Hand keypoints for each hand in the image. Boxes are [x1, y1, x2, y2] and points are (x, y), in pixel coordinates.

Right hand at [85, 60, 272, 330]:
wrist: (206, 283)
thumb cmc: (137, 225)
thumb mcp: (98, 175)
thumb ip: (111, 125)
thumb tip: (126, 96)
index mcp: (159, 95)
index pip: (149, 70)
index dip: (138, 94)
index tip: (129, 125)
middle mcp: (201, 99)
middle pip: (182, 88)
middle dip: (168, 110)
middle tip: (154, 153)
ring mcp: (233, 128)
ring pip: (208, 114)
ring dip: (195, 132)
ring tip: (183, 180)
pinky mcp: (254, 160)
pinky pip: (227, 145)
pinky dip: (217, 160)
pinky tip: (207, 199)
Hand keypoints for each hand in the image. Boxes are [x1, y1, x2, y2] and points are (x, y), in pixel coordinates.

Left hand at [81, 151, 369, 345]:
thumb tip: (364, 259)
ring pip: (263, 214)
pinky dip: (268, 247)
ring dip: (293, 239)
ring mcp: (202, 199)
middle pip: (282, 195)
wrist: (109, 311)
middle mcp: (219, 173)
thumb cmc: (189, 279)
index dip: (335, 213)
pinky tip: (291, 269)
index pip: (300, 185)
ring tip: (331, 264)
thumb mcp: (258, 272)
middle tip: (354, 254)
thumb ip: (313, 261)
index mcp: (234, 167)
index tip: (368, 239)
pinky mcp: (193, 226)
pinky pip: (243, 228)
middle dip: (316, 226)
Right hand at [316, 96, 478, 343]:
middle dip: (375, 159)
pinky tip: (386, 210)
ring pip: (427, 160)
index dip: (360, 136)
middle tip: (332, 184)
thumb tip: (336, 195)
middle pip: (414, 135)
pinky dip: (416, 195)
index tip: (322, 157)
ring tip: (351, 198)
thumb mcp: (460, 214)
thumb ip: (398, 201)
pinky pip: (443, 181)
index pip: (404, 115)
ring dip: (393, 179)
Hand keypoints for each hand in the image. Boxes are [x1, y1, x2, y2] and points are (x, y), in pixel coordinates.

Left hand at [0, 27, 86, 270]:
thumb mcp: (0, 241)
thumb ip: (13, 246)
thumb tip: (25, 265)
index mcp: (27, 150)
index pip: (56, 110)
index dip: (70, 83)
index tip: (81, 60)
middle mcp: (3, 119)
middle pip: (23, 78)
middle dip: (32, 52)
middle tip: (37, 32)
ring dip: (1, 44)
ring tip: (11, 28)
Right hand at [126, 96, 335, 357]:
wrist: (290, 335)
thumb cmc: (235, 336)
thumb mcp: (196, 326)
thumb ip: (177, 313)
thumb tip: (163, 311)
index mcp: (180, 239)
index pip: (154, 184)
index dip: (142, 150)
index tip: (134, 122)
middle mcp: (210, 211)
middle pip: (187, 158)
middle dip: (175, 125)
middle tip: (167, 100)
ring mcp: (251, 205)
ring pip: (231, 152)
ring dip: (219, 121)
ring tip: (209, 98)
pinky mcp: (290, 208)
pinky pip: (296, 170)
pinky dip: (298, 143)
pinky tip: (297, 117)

EXERCISE – Give back exactly the lines of the listing above that run from the line with "pinky tip: (207, 199)" to the line with "index mcp: (27, 150)", inclusive.

RESPONSE AREA –
pinky tip: (207, 199)
Hand keypoints for each hand in the image. Boxes are [x1, y1, x2, y2] and points are (x, y), in pixel coordinates.

Left hand at [81, 151, 369, 345]:
thumb tip: (364, 259)
ring pip: (263, 214)
pinky dip: (268, 247)
ring dip: (293, 239)
ring mcp: (202, 199)
middle pip: (282, 195)
wrist: (109, 311)
middle mcp: (219, 173)
thumb cmc: (189, 279)
index dip: (335, 213)
pinky tip: (291, 269)
index pip: (300, 185)
ring tip: (331, 264)
thumb mcp: (258, 272)
middle tip: (354, 254)
thumb ip: (313, 261)
index mcp: (234, 167)
index tip: (368, 239)
pinky mcp: (193, 226)
pinky pip: (243, 228)
middle dip: (316, 226)
Right hand at [316, 96, 478, 343]:
middle dip: (375, 159)
pinky tip: (386, 210)
ring pip: (427, 160)
index dip: (360, 136)
middle tip: (332, 184)
thumb tip: (336, 195)
middle pip: (414, 135)
pinky dip: (416, 195)
index tip: (322, 157)
ring tip: (351, 198)
thumb mcp: (460, 214)
thumb ip: (398, 201)
pinky pip: (443, 181)
index pip: (404, 115)
ring dip: (393, 179)
Hand keypoints for each hand in the image. Boxes are [x1, y1, x2, y2] and points are (x, y), in pixel coordinates.

Left hand at [0, 27, 86, 270]:
thumb mcp: (0, 241)
thumb ip: (13, 246)
thumb tip: (25, 265)
index mcp: (27, 150)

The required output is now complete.